# [Request]
Below are records; reproduce exactly the lines from the first through the one containing "Januari 2026".

# [Listed entries]
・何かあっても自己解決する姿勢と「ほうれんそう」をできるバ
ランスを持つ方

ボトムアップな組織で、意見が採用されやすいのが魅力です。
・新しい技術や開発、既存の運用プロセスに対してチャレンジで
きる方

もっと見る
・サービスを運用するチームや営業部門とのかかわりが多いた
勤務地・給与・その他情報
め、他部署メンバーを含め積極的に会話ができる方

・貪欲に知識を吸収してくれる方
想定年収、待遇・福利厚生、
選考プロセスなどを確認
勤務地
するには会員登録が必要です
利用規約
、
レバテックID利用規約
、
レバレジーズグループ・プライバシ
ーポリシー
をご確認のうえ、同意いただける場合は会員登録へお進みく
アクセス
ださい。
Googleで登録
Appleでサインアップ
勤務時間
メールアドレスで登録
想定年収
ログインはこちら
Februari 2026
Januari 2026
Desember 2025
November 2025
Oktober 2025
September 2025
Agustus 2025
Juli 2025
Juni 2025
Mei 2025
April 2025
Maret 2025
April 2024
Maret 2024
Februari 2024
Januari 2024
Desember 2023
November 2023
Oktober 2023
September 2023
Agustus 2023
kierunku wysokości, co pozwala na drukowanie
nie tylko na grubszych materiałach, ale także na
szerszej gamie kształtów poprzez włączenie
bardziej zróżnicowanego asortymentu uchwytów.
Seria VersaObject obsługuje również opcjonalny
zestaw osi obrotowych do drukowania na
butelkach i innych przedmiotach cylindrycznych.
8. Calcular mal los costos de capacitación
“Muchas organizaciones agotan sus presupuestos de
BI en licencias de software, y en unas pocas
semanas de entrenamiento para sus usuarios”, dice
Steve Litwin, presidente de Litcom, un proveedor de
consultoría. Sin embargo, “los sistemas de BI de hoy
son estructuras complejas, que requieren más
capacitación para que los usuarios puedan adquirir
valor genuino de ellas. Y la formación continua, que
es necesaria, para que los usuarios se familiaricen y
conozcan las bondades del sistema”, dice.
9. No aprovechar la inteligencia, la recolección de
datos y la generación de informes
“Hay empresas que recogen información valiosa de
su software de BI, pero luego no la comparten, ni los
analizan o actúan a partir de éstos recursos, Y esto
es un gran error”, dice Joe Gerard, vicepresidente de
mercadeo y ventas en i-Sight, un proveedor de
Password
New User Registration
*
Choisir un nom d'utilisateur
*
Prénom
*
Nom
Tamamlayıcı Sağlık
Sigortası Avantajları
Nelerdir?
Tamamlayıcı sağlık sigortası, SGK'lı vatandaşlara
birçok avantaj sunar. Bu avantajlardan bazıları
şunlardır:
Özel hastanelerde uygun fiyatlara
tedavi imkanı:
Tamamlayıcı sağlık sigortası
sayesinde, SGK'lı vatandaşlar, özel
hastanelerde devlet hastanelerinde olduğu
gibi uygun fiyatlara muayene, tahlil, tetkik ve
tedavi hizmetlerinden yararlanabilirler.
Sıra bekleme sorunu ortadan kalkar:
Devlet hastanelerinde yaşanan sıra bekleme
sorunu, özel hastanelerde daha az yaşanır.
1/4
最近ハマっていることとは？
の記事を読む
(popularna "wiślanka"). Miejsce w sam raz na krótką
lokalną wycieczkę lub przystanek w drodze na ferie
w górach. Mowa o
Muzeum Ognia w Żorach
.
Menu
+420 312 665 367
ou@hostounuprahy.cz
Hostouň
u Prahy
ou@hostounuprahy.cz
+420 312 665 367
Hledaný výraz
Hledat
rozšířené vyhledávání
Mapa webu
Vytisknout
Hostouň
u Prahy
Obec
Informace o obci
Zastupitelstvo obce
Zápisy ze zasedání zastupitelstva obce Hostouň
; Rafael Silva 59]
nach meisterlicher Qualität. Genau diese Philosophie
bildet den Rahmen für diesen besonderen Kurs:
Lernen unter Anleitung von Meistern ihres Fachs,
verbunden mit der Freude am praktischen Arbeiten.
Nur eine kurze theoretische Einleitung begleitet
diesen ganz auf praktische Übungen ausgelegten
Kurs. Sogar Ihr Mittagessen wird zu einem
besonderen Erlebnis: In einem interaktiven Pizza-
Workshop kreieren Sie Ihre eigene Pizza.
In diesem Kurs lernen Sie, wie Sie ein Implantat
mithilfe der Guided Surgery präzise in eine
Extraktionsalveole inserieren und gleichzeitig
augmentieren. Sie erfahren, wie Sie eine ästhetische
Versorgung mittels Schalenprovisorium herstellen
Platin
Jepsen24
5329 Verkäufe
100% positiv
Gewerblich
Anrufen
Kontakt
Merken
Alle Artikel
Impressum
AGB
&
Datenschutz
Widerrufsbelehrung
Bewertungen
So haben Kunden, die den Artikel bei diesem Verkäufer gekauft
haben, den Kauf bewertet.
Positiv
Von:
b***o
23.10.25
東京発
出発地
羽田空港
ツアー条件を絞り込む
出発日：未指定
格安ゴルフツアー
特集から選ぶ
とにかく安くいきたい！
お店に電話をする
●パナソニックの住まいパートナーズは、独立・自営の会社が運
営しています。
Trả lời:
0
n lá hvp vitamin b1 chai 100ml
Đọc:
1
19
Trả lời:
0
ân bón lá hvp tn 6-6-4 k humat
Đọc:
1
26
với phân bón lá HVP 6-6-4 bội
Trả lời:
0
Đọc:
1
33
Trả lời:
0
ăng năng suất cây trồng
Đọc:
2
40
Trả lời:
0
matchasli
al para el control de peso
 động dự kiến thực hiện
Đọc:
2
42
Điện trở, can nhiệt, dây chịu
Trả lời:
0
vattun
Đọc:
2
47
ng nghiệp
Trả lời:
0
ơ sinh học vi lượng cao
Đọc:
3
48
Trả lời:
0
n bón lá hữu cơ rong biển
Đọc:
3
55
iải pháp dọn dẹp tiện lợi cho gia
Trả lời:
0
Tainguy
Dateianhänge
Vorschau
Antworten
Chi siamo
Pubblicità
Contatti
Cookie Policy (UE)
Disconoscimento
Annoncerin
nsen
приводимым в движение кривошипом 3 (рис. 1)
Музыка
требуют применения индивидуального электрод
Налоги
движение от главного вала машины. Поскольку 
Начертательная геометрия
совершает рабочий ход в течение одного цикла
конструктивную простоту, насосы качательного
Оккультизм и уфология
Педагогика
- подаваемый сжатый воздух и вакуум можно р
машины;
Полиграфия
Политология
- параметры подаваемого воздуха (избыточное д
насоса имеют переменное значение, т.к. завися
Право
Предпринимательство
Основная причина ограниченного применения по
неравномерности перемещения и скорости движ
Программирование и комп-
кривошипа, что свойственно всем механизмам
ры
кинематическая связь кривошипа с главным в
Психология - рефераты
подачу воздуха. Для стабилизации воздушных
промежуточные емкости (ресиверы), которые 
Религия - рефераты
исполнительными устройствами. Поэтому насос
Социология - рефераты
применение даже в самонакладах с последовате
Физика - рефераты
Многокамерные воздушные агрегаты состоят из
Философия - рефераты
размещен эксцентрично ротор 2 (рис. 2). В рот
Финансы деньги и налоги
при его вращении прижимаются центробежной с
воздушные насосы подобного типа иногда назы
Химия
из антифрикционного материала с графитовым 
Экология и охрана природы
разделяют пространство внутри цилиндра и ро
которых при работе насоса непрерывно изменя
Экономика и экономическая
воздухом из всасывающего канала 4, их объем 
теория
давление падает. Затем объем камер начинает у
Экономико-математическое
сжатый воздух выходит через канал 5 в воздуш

# [Reply]
・何かあっても自己解決する姿勢と「ほうれんそう」をできるバ
ランスを持つ方

ボトムアップな組織で、意見が採用されやすいのが魅力です。
・新しい技術や開発、既存の運用プロセスに対してチャレンジで
きる方

もっと見る
・サービスを運用するチームや営業部門とのかかわりが多いた
勤務地・給与・その他情報
め、他部署メンバーを含め積極的に会話ができる方

・貪欲に知識を吸収してくれる方
想定年収、待遇・福利厚生、
選考プロセスなどを確認
勤務地
するには会員登録が必要です
利用規約
、
レバテックID利用規約
、
レバレジーズグループ・プライバシ
ーポリシー
をご確認のうえ、同意いただける場合は会員登録へお進みく
アクセス
ださい。
Googleで登録
Appleでサインアップ
勤務時間
メールアドレスで登録
想定年収
ログインはこちら
Februari 2026
Januari 2026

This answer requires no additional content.